• [Your instructions]: Print every record exactly as it appears. Leave the pictures out.

──────── Information given ────────

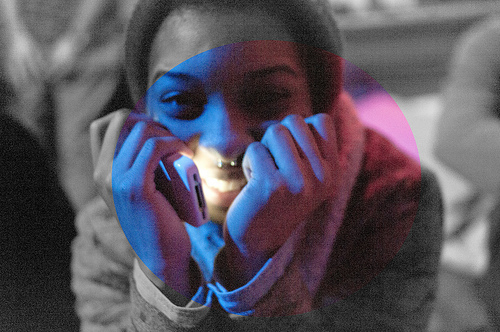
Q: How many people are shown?
A: One.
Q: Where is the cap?
A: Girl's head.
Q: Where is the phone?
A: Girl's hands.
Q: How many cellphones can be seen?
A: One.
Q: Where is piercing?
A: Girl's nose.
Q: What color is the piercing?
A: Silver.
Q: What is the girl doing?
A: Smiling.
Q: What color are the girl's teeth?
A: White.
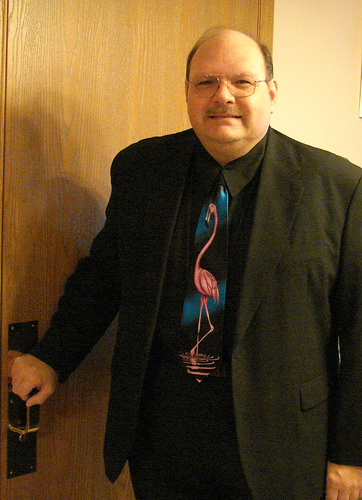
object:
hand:
[4, 348, 59, 410]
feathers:
[204, 275, 212, 288]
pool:
[178, 354, 221, 387]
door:
[0, 0, 275, 495]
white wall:
[276, 5, 356, 151]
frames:
[193, 75, 257, 96]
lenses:
[196, 72, 218, 97]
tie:
[177, 171, 228, 386]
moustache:
[206, 105, 243, 115]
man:
[10, 23, 362, 499]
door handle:
[5, 316, 45, 480]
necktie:
[178, 176, 229, 384]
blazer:
[27, 123, 362, 500]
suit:
[29, 120, 362, 500]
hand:
[12, 350, 58, 408]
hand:
[325, 459, 362, 499]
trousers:
[126, 361, 252, 498]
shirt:
[150, 129, 271, 456]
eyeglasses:
[191, 74, 257, 98]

────────

• [Answer section]:
Q: How many people are shown?
A: One.
Q: Where is the cap?
A: Girl's head.
Q: Where is the phone?
A: Girl's hands.
Q: How many cellphones can be seen?
A: One.
Q: Where is piercing?
A: Girl's nose.
Q: What color is the piercing?
A: Silver.
Q: What is the girl doing?
A: Smiling.
Q: What color are the girl's teeth?
A: White.
object:
hand:
[4, 348, 59, 410]
feathers:
[204, 275, 212, 288]
pool:
[178, 354, 221, 387]
door:
[0, 0, 275, 495]
white wall:
[276, 5, 356, 151]
frames:
[193, 75, 257, 96]
lenses:
[196, 72, 218, 97]
tie:
[177, 171, 228, 386]
moustache:
[206, 105, 243, 115]
man:
[10, 23, 362, 499]
door handle:
[5, 316, 45, 480]
necktie:
[178, 176, 229, 384]
blazer:
[27, 123, 362, 500]
suit:
[29, 120, 362, 500]
hand:
[12, 350, 58, 408]
hand:
[325, 459, 362, 499]
trousers:
[126, 361, 252, 498]
shirt:
[150, 129, 271, 456]
eyeglasses:
[191, 74, 257, 98]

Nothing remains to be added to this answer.